“For all have sinned and fall short of the glory of God.” – Romans 3:23 (NKJV)
Many who have worked in the field of education have encountered parents who felt their kids were perfect. When their children got in trouble, parents would often blame “those kids s/he is running around with” or it was someone else who did it and didn’t tell the truth about their child, etc. Why? Could it be that we don’t see our own children clearly? Perhaps we may consider their misbehavior a reflection on our own parenting ability and feel insulted. Maybe we don’t understand that all people are sinners as we are told in Romans 3:23.
It is so easy to assume that our own children know more than we think they do, and that they understand what we have tried to teach them. Not so. All children are going through the learning process and will make mistakes, just as we parents also make mistakes. We often think that just because we have told children what to do or not do, that they know and obey. Telling is not teaching!
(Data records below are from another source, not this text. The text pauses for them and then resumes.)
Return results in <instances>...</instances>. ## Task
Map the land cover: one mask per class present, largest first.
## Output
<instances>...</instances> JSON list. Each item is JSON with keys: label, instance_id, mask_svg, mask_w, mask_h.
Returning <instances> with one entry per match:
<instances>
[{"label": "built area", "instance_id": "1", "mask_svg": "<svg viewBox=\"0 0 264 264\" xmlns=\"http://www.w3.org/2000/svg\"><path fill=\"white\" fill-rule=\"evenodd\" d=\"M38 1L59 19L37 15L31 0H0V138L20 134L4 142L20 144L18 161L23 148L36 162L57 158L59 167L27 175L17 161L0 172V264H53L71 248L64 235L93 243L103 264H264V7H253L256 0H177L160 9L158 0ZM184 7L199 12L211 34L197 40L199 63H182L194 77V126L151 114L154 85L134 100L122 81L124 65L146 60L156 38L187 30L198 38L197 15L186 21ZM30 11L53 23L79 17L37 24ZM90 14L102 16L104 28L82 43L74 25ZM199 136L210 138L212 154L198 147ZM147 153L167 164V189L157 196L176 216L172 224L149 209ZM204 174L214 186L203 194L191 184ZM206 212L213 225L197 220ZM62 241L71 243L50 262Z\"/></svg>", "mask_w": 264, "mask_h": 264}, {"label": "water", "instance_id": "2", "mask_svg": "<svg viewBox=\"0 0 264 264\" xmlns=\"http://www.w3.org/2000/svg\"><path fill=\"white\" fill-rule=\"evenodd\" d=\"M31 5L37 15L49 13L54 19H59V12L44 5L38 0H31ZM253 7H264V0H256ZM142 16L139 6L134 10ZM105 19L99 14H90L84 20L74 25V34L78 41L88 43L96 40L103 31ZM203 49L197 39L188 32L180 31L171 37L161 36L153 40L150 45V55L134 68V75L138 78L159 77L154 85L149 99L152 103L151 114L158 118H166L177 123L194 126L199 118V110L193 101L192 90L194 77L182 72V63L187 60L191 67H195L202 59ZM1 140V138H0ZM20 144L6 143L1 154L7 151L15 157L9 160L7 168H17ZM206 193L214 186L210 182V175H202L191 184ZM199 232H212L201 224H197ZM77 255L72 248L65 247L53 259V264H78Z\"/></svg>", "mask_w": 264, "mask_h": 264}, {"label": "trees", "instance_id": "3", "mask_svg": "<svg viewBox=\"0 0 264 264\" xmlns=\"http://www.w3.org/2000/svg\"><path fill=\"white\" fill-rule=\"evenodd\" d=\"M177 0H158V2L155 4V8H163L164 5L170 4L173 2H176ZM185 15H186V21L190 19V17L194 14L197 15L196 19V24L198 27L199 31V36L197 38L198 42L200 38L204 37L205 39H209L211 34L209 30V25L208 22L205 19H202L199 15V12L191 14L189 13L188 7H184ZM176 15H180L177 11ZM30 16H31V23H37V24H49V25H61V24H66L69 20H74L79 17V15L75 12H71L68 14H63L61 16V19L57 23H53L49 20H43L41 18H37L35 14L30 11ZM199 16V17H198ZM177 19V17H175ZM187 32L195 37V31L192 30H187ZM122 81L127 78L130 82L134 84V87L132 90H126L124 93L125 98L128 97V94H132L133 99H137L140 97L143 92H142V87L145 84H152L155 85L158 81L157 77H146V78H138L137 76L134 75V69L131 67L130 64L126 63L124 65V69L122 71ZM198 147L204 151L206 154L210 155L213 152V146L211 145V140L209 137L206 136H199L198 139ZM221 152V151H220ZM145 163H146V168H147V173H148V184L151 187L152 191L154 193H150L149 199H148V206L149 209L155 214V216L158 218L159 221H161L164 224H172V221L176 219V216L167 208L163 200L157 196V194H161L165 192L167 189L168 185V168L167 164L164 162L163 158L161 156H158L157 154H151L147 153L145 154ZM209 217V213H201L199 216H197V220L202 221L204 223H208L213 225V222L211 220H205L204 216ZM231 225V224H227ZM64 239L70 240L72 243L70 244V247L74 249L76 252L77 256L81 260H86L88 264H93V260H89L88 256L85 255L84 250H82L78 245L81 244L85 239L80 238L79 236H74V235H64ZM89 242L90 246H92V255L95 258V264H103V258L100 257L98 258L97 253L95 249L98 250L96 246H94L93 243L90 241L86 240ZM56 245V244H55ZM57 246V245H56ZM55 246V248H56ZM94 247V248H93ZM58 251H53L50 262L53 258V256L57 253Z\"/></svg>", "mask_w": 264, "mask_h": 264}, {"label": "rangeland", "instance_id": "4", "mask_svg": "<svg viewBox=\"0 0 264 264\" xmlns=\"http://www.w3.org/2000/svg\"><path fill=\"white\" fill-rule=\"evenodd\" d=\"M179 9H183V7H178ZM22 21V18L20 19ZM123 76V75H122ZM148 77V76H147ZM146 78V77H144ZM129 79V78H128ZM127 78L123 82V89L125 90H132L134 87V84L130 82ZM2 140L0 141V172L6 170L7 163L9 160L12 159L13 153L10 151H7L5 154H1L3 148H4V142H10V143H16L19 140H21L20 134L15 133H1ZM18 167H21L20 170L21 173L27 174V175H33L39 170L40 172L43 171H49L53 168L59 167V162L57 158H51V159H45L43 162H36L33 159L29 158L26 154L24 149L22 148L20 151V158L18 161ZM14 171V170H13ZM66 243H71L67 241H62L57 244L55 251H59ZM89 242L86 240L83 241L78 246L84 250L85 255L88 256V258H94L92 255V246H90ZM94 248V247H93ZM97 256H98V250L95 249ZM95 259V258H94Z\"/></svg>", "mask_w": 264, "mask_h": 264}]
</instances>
Children must know and believe in their own minds that something is either good or not good or they will impulsively follow natural instincts of self-satisfaction. Sometimes we see our children as we want to see them rather than as they really are.
Let’s admit it. It’s embarrassing when our kids misbehave. “They must think I’m a terrible parent,” we may think. Then, we begin to fret. “Where did I go wrong?” “I love my kids!” “I’ve tried really hard to be a good parent and now this!” Let’s face it. Our kids are not perfect. We are not perfect. No one is perfect!
There are steps that we go through when we lose a loved one. We may first deny, we may get angry, we may blame others or even the person who passed away. Finally, hopefully, we accept the happening. Could it be that parents go through these steps as well? First we say, “My kids wouldn’t do that!”. That’s denial. Then we may blame others. “It’s those others kids who persuaded mine”, or “It’s the teacher’s fault”, or “It’s the school’s fault”. Unfortunately, acceptance of the facts may never come. For wise parents, it will come and steps will be taken to remedy the behavior. It is too bad that many think, “A good hard spanking will take care of that!” It may, but again, it may not. Some children will continue the behavior and just try not to get caught. If we can get children to understand the reasons behind why the behavior is unacceptable and get them to desire to do what is right, we will more likely get that behavior changed. It is human nature to do what we “want to” instead of what we “have to”!
Instead of saying “Not my kids”, perhaps we should say, “I’d better check into that and see what needs to be done”. At the same time, let’s be patient with the children of others. No one is perfect!